## Problem to work on
No record may be omitted; give all of them again exactly.

## Input for this task
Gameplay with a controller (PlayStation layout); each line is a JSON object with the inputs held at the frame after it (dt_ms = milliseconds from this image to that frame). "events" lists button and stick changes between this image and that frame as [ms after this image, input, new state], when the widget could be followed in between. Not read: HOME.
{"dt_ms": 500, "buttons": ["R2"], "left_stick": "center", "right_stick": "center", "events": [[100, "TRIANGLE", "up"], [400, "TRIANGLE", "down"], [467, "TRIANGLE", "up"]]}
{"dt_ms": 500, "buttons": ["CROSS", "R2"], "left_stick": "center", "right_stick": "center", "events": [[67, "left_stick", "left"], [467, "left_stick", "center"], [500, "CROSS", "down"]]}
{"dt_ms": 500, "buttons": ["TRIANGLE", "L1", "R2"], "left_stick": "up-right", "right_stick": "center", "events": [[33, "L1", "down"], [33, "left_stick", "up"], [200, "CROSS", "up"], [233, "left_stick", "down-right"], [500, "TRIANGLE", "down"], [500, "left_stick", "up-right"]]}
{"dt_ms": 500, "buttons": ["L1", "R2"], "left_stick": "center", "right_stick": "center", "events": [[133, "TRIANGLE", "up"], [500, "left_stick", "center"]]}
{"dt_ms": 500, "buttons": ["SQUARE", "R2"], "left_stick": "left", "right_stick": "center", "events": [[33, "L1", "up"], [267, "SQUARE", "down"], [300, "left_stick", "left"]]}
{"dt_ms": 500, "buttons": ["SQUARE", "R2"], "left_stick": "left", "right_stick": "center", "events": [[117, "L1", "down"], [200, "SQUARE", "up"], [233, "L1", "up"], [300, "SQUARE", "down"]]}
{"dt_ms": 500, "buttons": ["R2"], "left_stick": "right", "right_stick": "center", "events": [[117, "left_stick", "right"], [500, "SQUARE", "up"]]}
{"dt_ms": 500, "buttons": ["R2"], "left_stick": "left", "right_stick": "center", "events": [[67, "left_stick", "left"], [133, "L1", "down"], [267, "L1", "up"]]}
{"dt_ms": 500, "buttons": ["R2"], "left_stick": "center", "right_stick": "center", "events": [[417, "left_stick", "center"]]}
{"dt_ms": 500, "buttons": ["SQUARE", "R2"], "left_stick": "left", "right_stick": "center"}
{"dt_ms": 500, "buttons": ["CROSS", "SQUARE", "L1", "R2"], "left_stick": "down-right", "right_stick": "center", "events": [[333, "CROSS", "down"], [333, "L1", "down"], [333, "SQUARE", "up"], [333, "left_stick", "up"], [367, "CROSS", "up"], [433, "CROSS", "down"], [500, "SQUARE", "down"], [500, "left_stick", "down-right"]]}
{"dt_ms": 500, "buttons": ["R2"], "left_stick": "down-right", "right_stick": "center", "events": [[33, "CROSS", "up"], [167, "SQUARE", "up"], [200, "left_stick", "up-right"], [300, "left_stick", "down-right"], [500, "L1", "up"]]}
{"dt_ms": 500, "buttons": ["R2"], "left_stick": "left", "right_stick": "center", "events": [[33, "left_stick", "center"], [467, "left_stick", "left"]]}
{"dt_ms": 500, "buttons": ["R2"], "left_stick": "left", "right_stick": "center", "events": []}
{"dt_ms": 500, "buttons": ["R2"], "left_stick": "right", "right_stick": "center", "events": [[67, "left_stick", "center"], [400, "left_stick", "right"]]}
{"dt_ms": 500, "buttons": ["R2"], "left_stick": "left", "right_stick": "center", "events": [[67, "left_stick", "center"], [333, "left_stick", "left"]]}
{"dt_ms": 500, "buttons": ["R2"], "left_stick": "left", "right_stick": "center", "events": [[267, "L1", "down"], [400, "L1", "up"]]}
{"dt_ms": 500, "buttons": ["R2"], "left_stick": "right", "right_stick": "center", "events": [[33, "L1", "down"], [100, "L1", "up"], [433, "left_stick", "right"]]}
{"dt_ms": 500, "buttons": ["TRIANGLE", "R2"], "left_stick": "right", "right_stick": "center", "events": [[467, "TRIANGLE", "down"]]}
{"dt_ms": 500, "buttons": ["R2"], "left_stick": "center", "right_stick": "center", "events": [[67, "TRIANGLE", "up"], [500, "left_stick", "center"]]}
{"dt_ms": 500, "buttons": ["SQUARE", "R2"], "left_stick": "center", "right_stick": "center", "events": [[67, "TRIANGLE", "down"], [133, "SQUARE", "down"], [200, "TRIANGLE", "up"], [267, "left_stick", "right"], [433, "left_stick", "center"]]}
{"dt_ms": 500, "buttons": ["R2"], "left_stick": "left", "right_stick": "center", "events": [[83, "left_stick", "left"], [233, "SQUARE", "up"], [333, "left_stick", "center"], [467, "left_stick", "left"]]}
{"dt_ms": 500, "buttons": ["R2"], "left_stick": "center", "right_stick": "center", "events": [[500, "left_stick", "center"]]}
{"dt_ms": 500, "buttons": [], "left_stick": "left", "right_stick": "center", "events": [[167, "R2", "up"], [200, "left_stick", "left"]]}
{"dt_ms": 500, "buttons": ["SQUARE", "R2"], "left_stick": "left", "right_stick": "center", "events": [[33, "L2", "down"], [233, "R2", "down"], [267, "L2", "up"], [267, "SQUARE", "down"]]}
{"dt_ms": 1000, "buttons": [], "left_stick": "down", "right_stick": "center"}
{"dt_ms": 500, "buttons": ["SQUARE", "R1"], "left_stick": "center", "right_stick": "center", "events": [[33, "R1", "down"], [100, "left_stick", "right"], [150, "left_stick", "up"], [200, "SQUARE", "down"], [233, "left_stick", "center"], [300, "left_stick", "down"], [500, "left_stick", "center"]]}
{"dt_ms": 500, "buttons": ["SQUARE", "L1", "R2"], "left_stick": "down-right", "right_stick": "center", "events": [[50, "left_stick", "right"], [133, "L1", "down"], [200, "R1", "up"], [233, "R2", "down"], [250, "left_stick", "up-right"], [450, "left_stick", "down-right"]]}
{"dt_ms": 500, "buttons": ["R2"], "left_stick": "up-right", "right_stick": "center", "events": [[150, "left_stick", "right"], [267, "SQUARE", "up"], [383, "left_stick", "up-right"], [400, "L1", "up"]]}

## Result for this task
Gameplay with a controller (PlayStation layout); each line is a JSON object with the inputs held at the frame after it (dt_ms = milliseconds from this image to that frame). "events" lists button and stick changes between this image and that frame as [ms after this image, input, new state], when the widget could be followed in between. Not read: HOME.
{"dt_ms": 500, "buttons": ["R2"], "left_stick": "center", "right_stick": "center", "events": [[100, "TRIANGLE", "up"], [400, "TRIANGLE", "down"], [467, "TRIANGLE", "up"]]}
{"dt_ms": 500, "buttons": ["CROSS", "R2"], "left_stick": "center", "right_stick": "center", "events": [[67, "left_stick", "left"], [467, "left_stick", "center"], [500, "CROSS", "down"]]}
{"dt_ms": 500, "buttons": ["TRIANGLE", "L1", "R2"], "left_stick": "up-right", "right_stick": "center", "events": [[33, "L1", "down"], [33, "left_stick", "up"], [200, "CROSS", "up"], [233, "left_stick", "down-right"], [500, "TRIANGLE", "down"], [500, "left_stick", "up-right"]]}
{"dt_ms": 500, "buttons": ["L1", "R2"], "left_stick": "center", "right_stick": "center", "events": [[133, "TRIANGLE", "up"], [500, "left_stick", "center"]]}
{"dt_ms": 500, "buttons": ["SQUARE", "R2"], "left_stick": "left", "right_stick": "center", "events": [[33, "L1", "up"], [267, "SQUARE", "down"], [300, "left_stick", "left"]]}
{"dt_ms": 500, "buttons": ["SQUARE", "R2"], "left_stick": "left", "right_stick": "center", "events": [[117, "L1", "down"], [200, "SQUARE", "up"], [233, "L1", "up"], [300, "SQUARE", "down"]]}
{"dt_ms": 500, "buttons": ["R2"], "left_stick": "right", "right_stick": "center", "events": [[117, "left_stick", "right"], [500, "SQUARE", "up"]]}
{"dt_ms": 500, "buttons": ["R2"], "left_stick": "left", "right_stick": "center", "events": [[67, "left_stick", "left"], [133, "L1", "down"], [267, "L1", "up"]]}
{"dt_ms": 500, "buttons": ["R2"], "left_stick": "center", "right_stick": "center", "events": [[417, "left_stick", "center"]]}
{"dt_ms": 500, "buttons": ["SQUARE", "R2"], "left_stick": "left", "right_stick": "center"}
{"dt_ms": 500, "buttons": ["CROSS", "SQUARE", "L1", "R2"], "left_stick": "down-right", "right_stick": "center", "events": [[333, "CROSS", "down"], [333, "L1", "down"], [333, "SQUARE", "up"], [333, "left_stick", "up"], [367, "CROSS", "up"], [433, "CROSS", "down"], [500, "SQUARE", "down"], [500, "left_stick", "down-right"]]}
{"dt_ms": 500, "buttons": ["R2"], "left_stick": "down-right", "right_stick": "center", "events": [[33, "CROSS", "up"], [167, "SQUARE", "up"], [200, "left_stick", "up-right"], [300, "left_stick", "down-right"], [500, "L1", "up"]]}
{"dt_ms": 500, "buttons": ["R2"], "left_stick": "left", "right_stick": "center", "events": [[33, "left_stick", "center"], [467, "left_stick", "left"]]}
{"dt_ms": 500, "buttons": ["R2"], "left_stick": "left", "right_stick": "center", "events": []}
{"dt_ms": 500, "buttons": ["R2"], "left_stick": "right", "right_stick": "center", "events": [[67, "left_stick", "center"], [400, "left_stick", "right"]]}
{"dt_ms": 500, "buttons": ["R2"], "left_stick": "left", "right_stick": "center", "events": [[67, "left_stick", "center"], [333, "left_stick", "left"]]}
{"dt_ms": 500, "buttons": ["R2"], "left_stick": "left", "right_stick": "center", "events": [[267, "L1", "down"], [400, "L1", "up"]]}
{"dt_ms": 500, "buttons": ["R2"], "left_stick": "right", "right_stick": "center", "events": [[33, "L1", "down"], [100, "L1", "up"], [433, "left_stick", "right"]]}
{"dt_ms": 500, "buttons": ["TRIANGLE", "R2"], "left_stick": "right", "right_stick": "center", "events": [[467, "TRIANGLE", "down"]]}
{"dt_ms": 500, "buttons": ["R2"], "left_stick": "center", "right_stick": "center", "events": [[67, "TRIANGLE", "up"], [500, "left_stick", "center"]]}
{"dt_ms": 500, "buttons": ["SQUARE", "R2"], "left_stick": "center", "right_stick": "center", "events": [[67, "TRIANGLE", "down"], [133, "SQUARE", "down"], [200, "TRIANGLE", "up"], [267, "left_stick", "right"], [433, "left_stick", "center"]]}
{"dt_ms": 500, "buttons": ["R2"], "left_stick": "left", "right_stick": "center", "events": [[83, "left_stick", "left"], [233, "SQUARE", "up"], [333, "left_stick", "center"], [467, "left_stick", "left"]]}
{"dt_ms": 500, "buttons": ["R2"], "left_stick": "center", "right_stick": "center", "events": [[500, "left_stick", "center"]]}
{"dt_ms": 500, "buttons": [], "left_stick": "left", "right_stick": "center", "events": [[167, "R2", "up"], [200, "left_stick", "left"]]}
{"dt_ms": 500, "buttons": ["SQUARE", "R2"], "left_stick": "left", "right_stick": "center", "events": [[33, "L2", "down"], [233, "R2", "down"], [267, "L2", "up"], [267, "SQUARE", "down"]]}
{"dt_ms": 1000, "buttons": [], "left_stick": "down", "right_stick": "center"}
{"dt_ms": 500, "buttons": ["SQUARE", "R1"], "left_stick": "center", "right_stick": "center", "events": [[33, "R1", "down"], [100, "left_stick", "right"], [150, "left_stick", "up"], [200, "SQUARE", "down"], [233, "left_stick", "center"], [300, "left_stick", "down"], [500, "left_stick", "center"]]}
{"dt_ms": 500, "buttons": ["SQUARE", "L1", "R2"], "left_stick": "down-right", "right_stick": "center", "events": [[50, "left_stick", "right"], [133, "L1", "down"], [200, "R1", "up"], [233, "R2", "down"], [250, "left_stick", "up-right"], [450, "left_stick", "down-right"]]}
{"dt_ms": 500, "buttons": ["R2"], "left_stick": "up-right", "right_stick": "center", "events": [[150, "left_stick", "right"], [267, "SQUARE", "up"], [383, "left_stick", "up-right"], [400, "L1", "up"]]}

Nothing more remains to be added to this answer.